Mike Duffy and Vic Toews, mind you, are/were supposed to be social elites, defenders of tradition, etc.  They were shamed for abusing their position, whereas Fulling is being castigated for stepping beyond the prescribed bounds of acceptable female behaviour and nudging into males-only territory.  

Castigated by a vocal few, though - hardly the majority.

Back to the Andray Domise article that kicked all this off:

Without a highly visible outcry that shames the Board into adopting changes, the work done by police to increase transparency and reduce fatal encounters often amount tohalf-baked and widely criticized measures. 

Highly visible.  Shaming.  What he's calling for - what #BlackLivesMatter or any of the related campaigns around young black men killed and young black women abused by police represent - is a shivaree, public pressure for behaviour modification.  

It's what any protest seeks to accomplish, really; forcing the shapers of public norms (ie policy) to get more in line with the public (or a subset of the public) mood.

Gay marriage is another example of this, with even corporations getting on board.

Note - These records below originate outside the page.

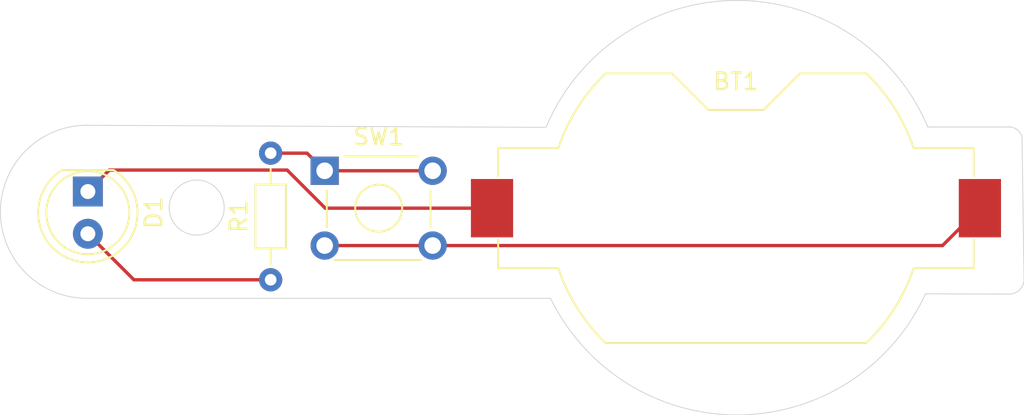
<source format=kicad_pcb>
(kicad_pcb
	(version 20241229)
	(generator "pcbnew")
	(generator_version "9.0")
	(general
		(thickness 1.6)
		(legacy_teardrops no)
	)
	(paper "A4")
	(title_block
		(title "01.LED BOARD")
		(date "2025-04-20")
		(rev "0.0.1")
		(company "GOBAL KRISHNAN")
	)
	(layers
		(0 "F.Cu" signal)
		(2 "B.Cu" signal)
		(9 "F.Adhes" user "F.Adhesive")
		(11 "B.Adhes" user "B.Adhesive")
		(13 "F.Paste" user)
		(15 "B.Paste" user)
		(5 "F.SilkS" user "F.Silkscreen")
		(7 "B.SilkS" user "B.Silkscreen")
		(1 "F.Mask" user)
		(3 "B.Mask" user)
		(17 "Dwgs.User" user "User.Drawings")
		(19 "Cmts.User" user "User.Comments")
		(21 "Eco1.User" user "User.Eco1")
		(23 "Eco2.User" user "User.Eco2")
		(25 "Edge.Cuts" user)
		(27 "Margin" user)
		(31 "F.CrtYd" user "F.Courtyard")
		(29 "B.CrtYd" user "B.Courtyard")
		(35 "F.Fab" user)
		(33 "B.Fab" user)
		(39 "User.1" user)
		(41 "User.2" user)
		(43 "User.3" user)
		(45 "User.4" user)
	)
	(setup
		(pad_to_mask_clearance 0)
		(allow_soldermask_bridges_in_footprints no)
		(tenting front back)
		(pcbplotparams
			(layerselection 0x00000000_00000000_55555555_5755f5ff)
			(plot_on_all_layers_selection 0x00000000_00000000_00000000_00000000)
			(disableapertmacros no)
			(usegerberextensions no)
			(usegerberattributes yes)
			(usegerberadvancedattributes yes)
			(creategerberjobfile yes)
			(dashed_line_dash_ratio 12.000000)
			(dashed_line_gap_ratio 3.000000)
			(svgprecision 4)
			(plotframeref no)
			(mode 1)
			(useauxorigin no)
			(hpglpennumber 1)
			(hpglpenspeed 20)
			(hpglpendiameter 15.000000)
			(pdf_front_fp_property_popups yes)
			(pdf_back_fp_property_popups yes)
			(pdf_metadata yes)
			(pdf_single_document no)
			(dxfpolygonmode yes)
			(dxfimperialunits yes)
			(dxfusepcbnewfont yes)
			(psnegative no)
			(psa4output no)
			(plot_black_and_white yes)
			(sketchpadsonfab no)
			(plotpadnumbers no)
			(hidednponfab no)
			(sketchdnponfab yes)
			(crossoutdnponfab yes)
			(subtractmaskfromsilk no)
			(outputformat 1)
			(mirror no)
			(drillshape 1)
			(scaleselection 1)
			(outputdirectory "")
		)
	)
	(net 0 "")
	(net 1 "/LED_CATHODE")
	(net 2 "/BAT_POS")
	(net 3 "/LED_ANODE")
	(net 4 "Net-(SW1A-A)")
	(footprint "Battery:BatteryHolder_Keystone_1058_1x2032" (layer "F.Cu") (at 170.5 93 180))
	(footprint "Resistor_THT:R_Axial_DIN0204_L3.6mm_D1.6mm_P7.62mm_Horizontal" (layer "F.Cu") (at 142.5 97.31 90))
	(footprint "Button_Switch_THT:SW_TH_Tactile_Omron_B3F-10xx" (layer "F.Cu") (at 145.75 90.75))
	(footprint "LED_THT:LED_D5.0mm" (layer "F.Cu") (at 131.5 92 -90))
	(gr_line
		(start 182.044915 88.115236)
		(end 186.934616 88.115232)
		(stroke
			(width 0.05)
			(type default)
		)
		(layer "Edge.Cuts")
		(uuid "23668434-06d4-4598-8cd0-f2a62cdca31d")
	)
	(gr_line
		(start 131.445 88.011)
		(end 159.0675 88.138)
		(stroke
			(width 0.05)
			(type default)
		)
		(layer "Edge.Cuts")
		(uuid "47b1a692-e9a1-475c-aacb-a8e0fcb57578")
	)
	(gr_arc
		(start 131.445 98.425)
		(mid 126.238 93.218)
		(end 131.445 88.011)
		(stroke
			(width 0.05)
			(type default)
		)
		(layer "Edge.Cuts")
		(uuid "50e08867-069d-43b2-9404-98be5c11307e")
	)
	(gr_arc
		(start 186.934616 88.115232)
		(mid 187.433744 88.28673)
		(end 187.711403 88.735557)
		(stroke
			(width 0.05)
			(type default)
		)
		(layer "Edge.Cuts")
		(uuid "529f7ec2-9bc1-461d-b33b-97b8f7a2b63a")
	)
	(gr_circle
		(center 138.049 92.964)
		(end 139.328 94.016)
		(stroke
			(width 0.05)
			(type default)
		)
		(fill no)
		(layer "Edge.Cuts")
		(uuid "5a4c7b5e-c5c1-4e5e-8f57-9d897dd77c7c")
	)
	(gr_line
		(start 187.715218 88.734739)
		(end 187.833 97.155)
		(stroke
			(width 0.05)
			(type default)
		)
		(layer "Edge.Cuts")
		(uuid "782e866c-38d7-405e-ae00-9b78814cbda1")
	)
	(gr_line
		(start 181.906089 98.153772)
		(end 186.944 98.171)
		(stroke
			(width 0.05)
			(type default)
		)
		(layer "Edge.Cuts")
		(uuid "8eedf863-8412-4031-b079-df4502b431c2")
	)
	(gr_arc
		(start 187.824065 97.156276)
		(mid 187.615599 97.864474)
		(end 186.944 98.171)
		(stroke
			(width 0.05)
			(type default)
		)
		(layer "Edge.Cuts")
		(uuid "9fa4469d-b0d2-422d-ba5e-de54f0a89287")
	)
	(gr_arc
		(start 181.906089 98.153775)
		(mid 170.710963 105.438868)
		(end 159.343946 98.425)
		(stroke
			(width 0.05)
			(type default)
		)
		(layer "Edge.Cuts")
		(uuid "c6a0ad0e-b475-4e0d-86d0-37d353a02083")
	)
	(gr_arc
		(start 159.0675 88.138)
		(mid 170.54865 80.498421)
		(end 182.044915 88.115236)
		(stroke
			(width 0.05)
			(type default)
		)
		(layer "Edge.Cuts")
		(uuid "f5e7ce6b-27af-4502-92f1-5f92ecca59b0")
	)
	(gr_line
		(start 131.445 98.425)
		(end 159.343946 98.425)
		(stroke
			(width 0.05)
			(type default)
		)
		(layer "Edge.Cuts")
		(uuid "f84f4a3f-f03a-426a-9f45-33a10b7163d9")
	)
	(segment
		(start 143.491063 90.706937)
		(end 145.784126 93)
		(width 0.2)
		(layer "F.Cu")
		(net 1)
		(uuid "0bae256c-170e-4a7b-be3c-1a90e943e52b")
	)
	(segment
		(start 131.5 92)
		(end 132.793063 90.706937)
		(width 0.2)
		(layer "F.Cu")
		(net 1)
		(uuid "4143ee2b-e9aa-40e4-9e40-4aa5779a0909")
	)
	(segment
		(start 132.793063 90.706937)
		(end 143.491063 90.706937)
		(width 0.2)
		(layer "F.Cu")
		(net 1)
		(uuid "d15b4468-ac1e-47f6-8c48-fed57973f5f5")
	)
	(segment
		(start 145.784126 93)
		(end 155.82 93)
		(width 0.2)
		(layer "F.Cu")
		(net 1)
		(uuid "e5b50872-d7f3-4312-9afb-508089c11a3d")
	)
	(segment
		(start 152.25 95.25)
		(end 182.93 95.25)
		(width 0.2)
		(layer "F.Cu")
		(net 2)
		(uuid "3bd682a1-66c7-4cbb-8454-eb2b4f48e1fa")
	)
	(segment
		(start 145.75 95.25)
		(end 152.25 95.25)
		(width 0.2)
		(layer "F.Cu")
		(net 2)
		(uuid "72458c92-3498-4f93-94cc-28634948b601")
	)
	(segment
		(start 182.93 95.25)
		(end 185.18 93)
		(width 0.2)
		(layer "F.Cu")
		(net 2)
		(uuid "db605cad-61b8-4f70-b182-32185927d17a")
	)
	(segment
		(start 131.5 94.54)
		(end 134.27 97.31)
		(width 0.2)
		(layer "F.Cu")
		(net 3)
		(uuid "44a71d06-9b50-4045-9d76-b361f28aa480")
	)
	(segment
		(start 134.27 97.31)
		(end 142.5 97.31)
		(width 0.2)
		(layer "F.Cu")
		(net 3)
		(uuid "7eddce11-98ca-4856-8fde-2708df910494")
	)
	(segment
		(start 144.69 89.69)
		(end 145.75 90.75)
		(width 0.2)
		(layer "F.Cu")
		(net 4)
		(uuid "3823fe4e-cbb2-446f-930b-931bce44ad3a")
	)
	(segment
		(start 142.5 89.69)
		(end 144.69 89.69)
		(width 0.2)
		(layer "F.Cu")
		(net 4)
		(uuid "a92b2b42-e8bd-4ab4-a3ef-4ed481401908")
	)
	(segment
		(start 145.75 90.75)
		(end 152.25 90.75)
		(width 0.2)
		(layer "F.Cu")
		(net 4)
		(uuid "d80fa377-a242-4c3b-9cd9-0f398e3529aa")
	)
	(embedded_fonts no)
)

</source>
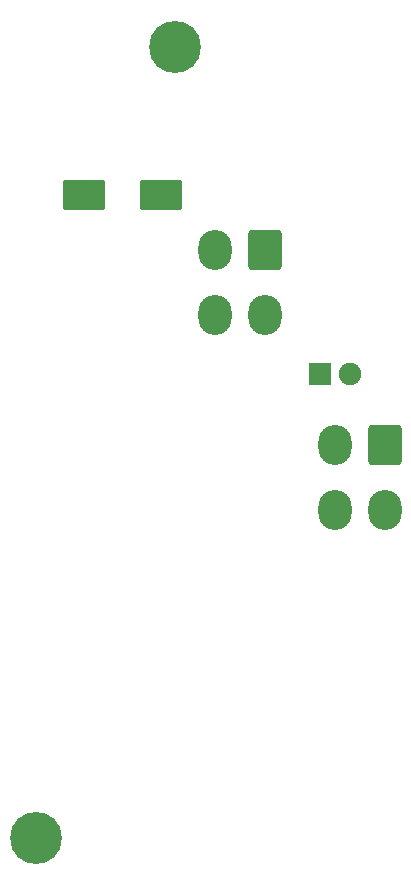
<source format=gbr>
%TF.GenerationSoftware,KiCad,Pcbnew,(6.0.9)*%
%TF.CreationDate,2023-04-01T14:25:18-08:00*%
%TF.ProjectId,LDG WING FOLD PLACARD,4c444720-5749-44e4-9720-464f4c442050,3*%
%TF.SameCoordinates,Original*%
%TF.FileFunction,Soldermask,Bot*%
%TF.FilePolarity,Negative*%
%FSLAX46Y46*%
G04 Gerber Fmt 4.6, Leading zero omitted, Abs format (unit mm)*
G04 Created by KiCad (PCBNEW (6.0.9)) date 2023-04-01 14:25:18*
%MOMM*%
%LPD*%
G01*
G04 APERTURE LIST*
G04 Aperture macros list*
%AMRoundRect*
0 Rectangle with rounded corners*
0 $1 Rounding radius*
0 $2 $3 $4 $5 $6 $7 $8 $9 X,Y pos of 4 corners*
0 Add a 4 corners polygon primitive as box body*
4,1,4,$2,$3,$4,$5,$6,$7,$8,$9,$2,$3,0*
0 Add four circle primitives for the rounded corners*
1,1,$1+$1,$2,$3*
1,1,$1+$1,$4,$5*
1,1,$1+$1,$6,$7*
1,1,$1+$1,$8,$9*
0 Add four rect primitives between the rounded corners*
20,1,$1+$1,$2,$3,$4,$5,0*
20,1,$1+$1,$4,$5,$6,$7,0*
20,1,$1+$1,$6,$7,$8,$9,0*
20,1,$1+$1,$8,$9,$2,$3,0*%
G04 Aperture macros list end*
%ADD10C,4.400000*%
%ADD11RoundRect,0.300000X-1.500000X-1.000000X1.500000X-1.000000X1.500000X1.000000X-1.500000X1.000000X0*%
%ADD12C,1.900000*%
%ADD13RoundRect,0.050000X-0.900000X-0.900000X0.900000X-0.900000X0.900000X0.900000X-0.900000X0.900000X0*%
%ADD14O,2.800000X3.400000*%
%ADD15RoundRect,0.300001X1.099999X1.399999X-1.099999X1.399999X-1.099999X-1.399999X1.099999X-1.399999X0*%
G04 APERTURE END LIST*
D10*
%TO.C,REF\u002A\u002A*%
X152291948Y-95977061D03*
%TD*%
%TO.C,REF\u002A\u002A*%
X164039448Y-28984561D03*
%TD*%
D11*
%TO.C,C1*%
X156414400Y-41554400D03*
X162914400Y-41554400D03*
%TD*%
D12*
%TO.C,D1*%
X178865000Y-56700000D03*
D13*
X176325000Y-56700000D03*
%TD*%
D14*
%TO.C,J1*%
X167504000Y-51728000D03*
X171704000Y-51728000D03*
X167504000Y-46228000D03*
D15*
X171704000Y-46228000D03*
%TD*%
%TO.C,J2*%
X181864000Y-62738000D03*
D14*
X177664000Y-62738000D03*
X181864000Y-68238000D03*
X177664000Y-68238000D03*
%TD*%
M02*

</source>
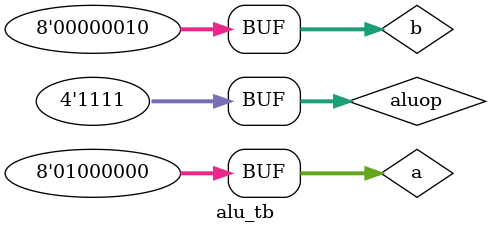
<source format=v>
module alu_tb();
reg [7:0]a;
reg [7:0]b;
wire [7:0]o;
reg [3:0]aluop;

alu my(a,b,o,aluop);

initial
begin
$monitor("A: %d B: %d Aluop: %b Output: %d",a,b,aluop,o);
a=64;
b=2;
aluop=0;
#5
aluop=1;
#5
aluop=2;
#5
aluop=3;
#5
aluop=4;
#5
aluop=5;
#5
aluop=6;
#5
aluop=7;
#5
aluop=8;
#5
aluop=9;
#5
aluop=10;
#5
aluop=11;
#5
aluop=12;
#5
aluop=13;
#5
aluop=14;
#5
aluop=15;

end
endmodule
</source>
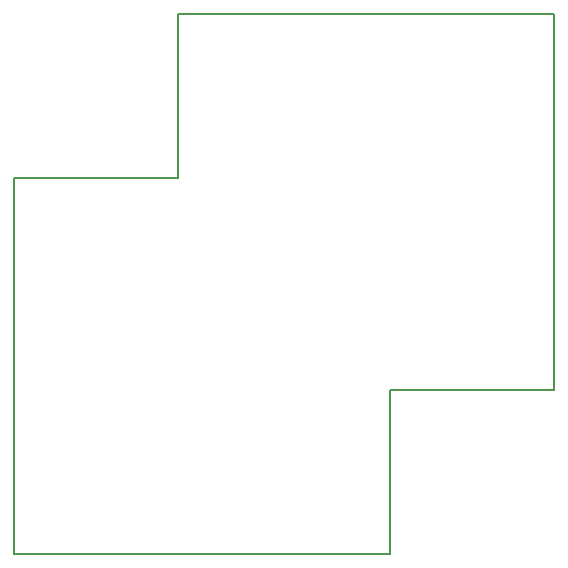
<source format=gbr>
G04 #@! TF.FileFunction,Profile,NP*
%FSLAX46Y46*%
G04 Gerber Fmt 4.6, Leading zero omitted, Abs format (unit mm)*
G04 Created by KiCad (PCBNEW 4.0.6) date Mon Jul 10 19:19:14 2017*
%MOMM*%
%LPD*%
G01*
G04 APERTURE LIST*
%ADD10C,0.100000*%
%ADD11C,0.150000*%
G04 APERTURE END LIST*
D10*
D11*
X47838400Y-32053100D02*
X49838400Y-32053100D01*
X47838400Y-32053100D02*
X47838400Y-34053100D01*
X51838400Y-32053100D02*
X61727300Y-32053100D01*
X61727300Y-32053100D02*
X63727300Y-32053100D01*
X49838400Y-32053100D02*
X51838400Y-32053100D01*
X65727300Y-32053100D02*
X75616200Y-32053100D01*
X75616200Y-32053100D02*
X77616200Y-32053100D01*
X63727300Y-32053100D02*
X65727300Y-32053100D01*
X79616200Y-32053100D02*
X79616200Y-34053100D01*
X77616200Y-32053100D02*
X79616200Y-32053100D01*
X33949600Y-45942000D02*
X35949600Y-45942000D01*
X33949600Y-45942000D02*
X33949600Y-47942000D01*
X47838400Y-34053100D02*
X47838400Y-36053100D01*
X37949600Y-45942000D02*
X47838400Y-45942000D01*
X35949600Y-45942000D02*
X37949600Y-45942000D01*
X47838400Y-36053100D02*
X47838400Y-45942000D01*
X79616200Y-34053100D02*
X79616200Y-36053100D01*
X79616200Y-36053100D02*
X79616200Y-45942000D01*
X79616200Y-45942000D02*
X79616200Y-47942000D01*
X33949600Y-47942000D02*
X33949600Y-49942000D01*
X33949600Y-59830900D02*
X33949600Y-61830900D01*
X33949600Y-49942000D02*
X33949600Y-59830900D01*
X79616200Y-47942000D02*
X79616200Y-49942000D01*
X79616200Y-49942000D02*
X79616200Y-59830900D01*
X79616200Y-59830900D02*
X79616200Y-61830900D01*
X33949600Y-61830900D02*
X33949600Y-63830900D01*
X33949600Y-73719800D02*
X33949600Y-75719800D01*
X33949600Y-63830900D02*
X33949600Y-73719800D01*
X65727300Y-63830900D02*
X75616200Y-63830900D01*
X75616200Y-63830900D02*
X77616200Y-63830900D01*
X65727300Y-63830900D02*
X65727300Y-73719800D01*
X65727300Y-73719800D02*
X65727300Y-75719800D01*
X79616200Y-61830900D02*
X79616200Y-63830900D01*
X77616200Y-63830900D02*
X79616200Y-63830900D01*
X33949600Y-75719800D02*
X33949600Y-77719800D01*
X33949600Y-77719800D02*
X35949600Y-77719800D01*
X37949600Y-77719800D02*
X47838400Y-77719800D01*
X47838400Y-77719800D02*
X49838400Y-77719800D01*
X35949600Y-77719800D02*
X37949600Y-77719800D01*
X51838400Y-77719800D02*
X61727300Y-77719800D01*
X61727300Y-77719800D02*
X63727300Y-77719800D01*
X49838400Y-77719800D02*
X51838400Y-77719800D01*
X65727300Y-75719800D02*
X65727300Y-77719800D01*
X63727300Y-77719800D02*
X65727300Y-77719800D01*
M02*

</source>
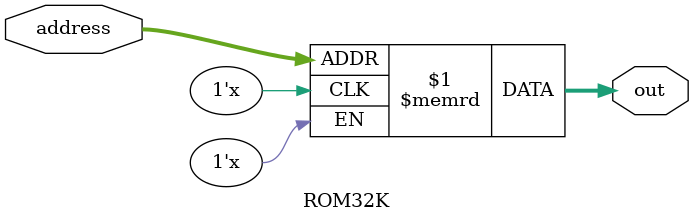
<source format=v>
module ROM32K
  (
   input [14:0]  address,
   output [15:0] out
   );

   reg [15:0]    ram [32767: 0]; // 32k ram

   assign out = ram[address];
   
endmodule // ROM32K

</source>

You may note something of a trend-line connecting the dots here.

Yes, Alexis Frulling has many vocal online detractors, but she's also got a lot of supporters who are equally turning on the societal norms that punish women for doing what men get celebrated for (while still being told to be more like men when it comes to breaking the glass ceiling in work or politics).

Society used to be a lot smaller - homogeneity and cultural standards were easier to universalize through shaming efforts such as the shivaree.  By and large, though, those smaller societies had more standardized social roles, too - roles that limited people to certain constraints that may not have reflected their individual capacity.  Marriage was limited to men and women, holidays were Christian affairs, men - particularly alphas - dominated in the boardroom, the bedroom and in the House of Commons.

Society has changed; the needs of society have changed.  We've collectively outgrown the standards of the past which actively impede economic and social success.  What we need always comes second to what makes us comfortable, though - which is especially true on the macro scale.  As traditional society and the failings of our political, economic and social systems and norms fail a growing percentage of the population, though, the scale is tipping from efforts to maintain the status quo (shivarees) to calls for systems disruption and more equitable social standards (protest).

Perhaps Alexis Frulling is the perfect metaphor for this tipping point; the passive, minority partners in our social relationships are weak and passive no more.  

The time of top-down messaging and social norm-defining is over.

We're into three-way conversations now, and the usual suspects are just going to have to get used to sharing the marketplace of power.